In 2007, the company will produce 250,000 more E 85-capable vehicles, and in 2008, it will double that number to 500,000, on top of the 1.5m on the roads today.
However, the challenge is to educate the owners of those vehicles, Ridenour added. He said that, starting next year, the Chrysler Group would share an element of General Motors’ “Live Green, Go Yellow” campaign by installing bright yellow fuel caps on each of its FFVs which will allow consumers, at a glance, to know if their vehicle is flex-fuel capable. Additionally, the company will begin badging its FFV vehicles.

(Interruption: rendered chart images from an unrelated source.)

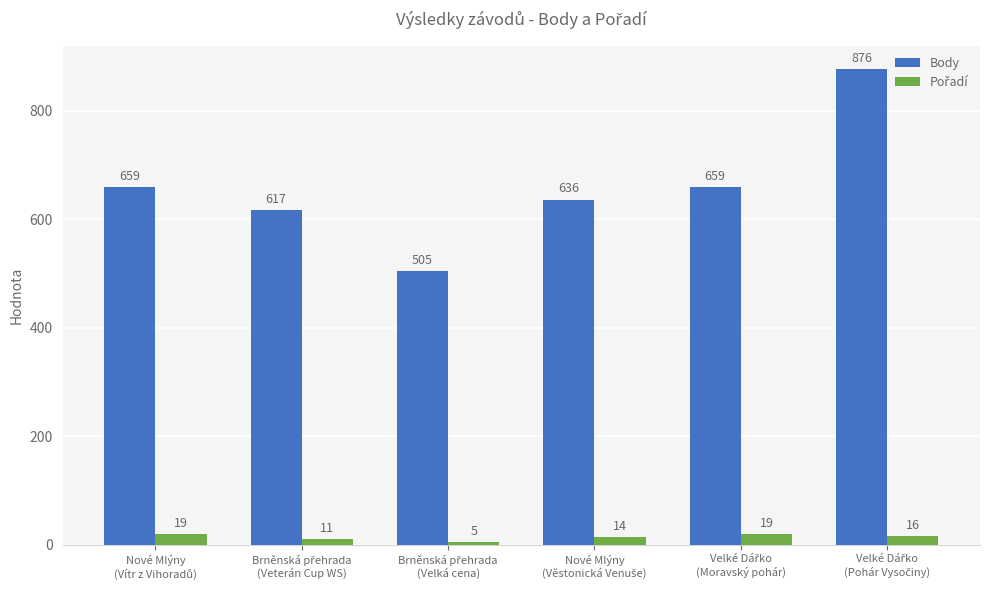

What is the value of the Body bar at the 4th from the left?

636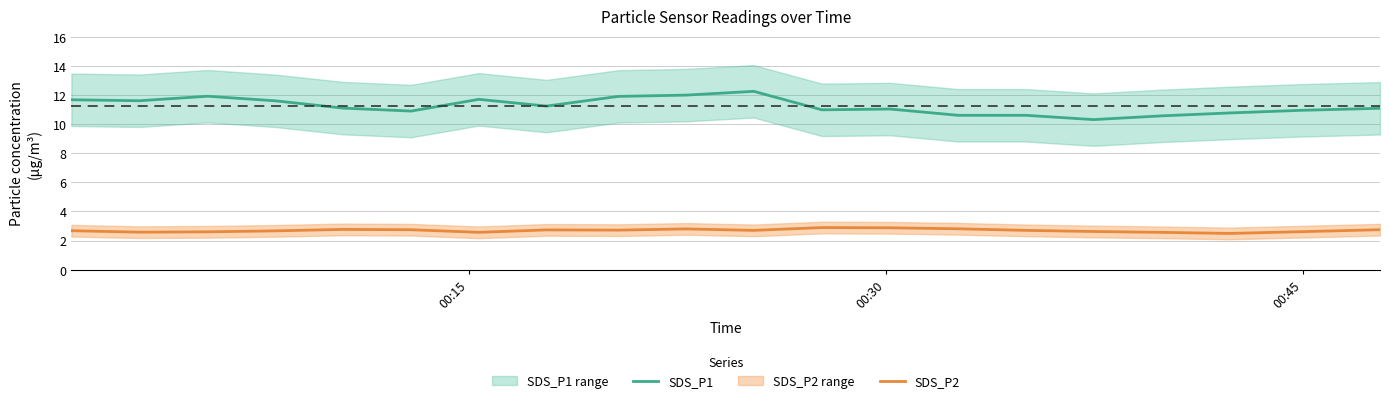

True or false: SDS_P1 and SDS_P2 cross at least once.

False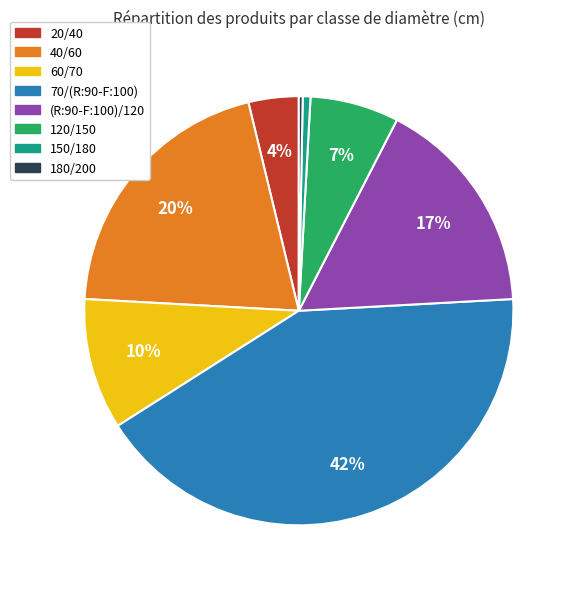

Which slice is the largest?

70/(R:90-F:100)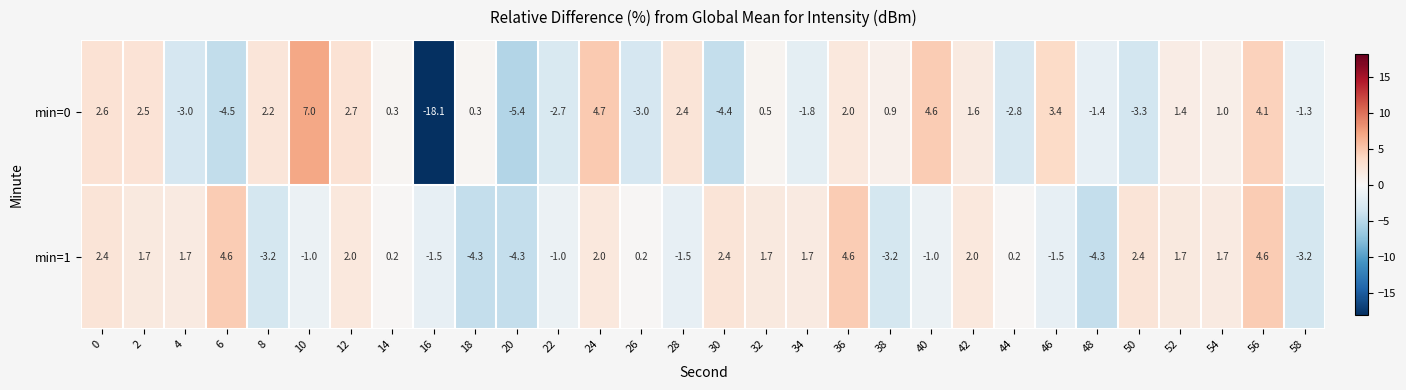

What is the difference between the highest and lowest values at 24?

2.7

Chrysler also supports biofuels. Each US-market Jeep Liberty (Cherokee for export) is fuelled with B5 (5% biodiesel) at the factory and the programme will continue with the new 2007 Jeep Grand Cherokee CRD – the company’s first diesel-powered full-size SUV with a new 3.0-litre V6 Mercedes-Benz engine.
Further out, a new two-mode hybrid system, developed with GM and BMW, “leapfrogs traditional hybrid design by improving fuel economy by up to 25%”. Chrysler will introduce this the Dodge Durango in 2008.
“We are a full-line producer of vehicles, and we intend to compete in multiple powertrain technologies,” said Ridenour. “We know that each has its merits. That’s why we believe in a combination of biofuels, diesels, hybrids, fuel cells and advance gasoline technologies. No one technology will win the day. Bottom line is consumers want choice.
“Our customers will ultimately decide the technologies they want and need to power their vehicles – now and in the future.”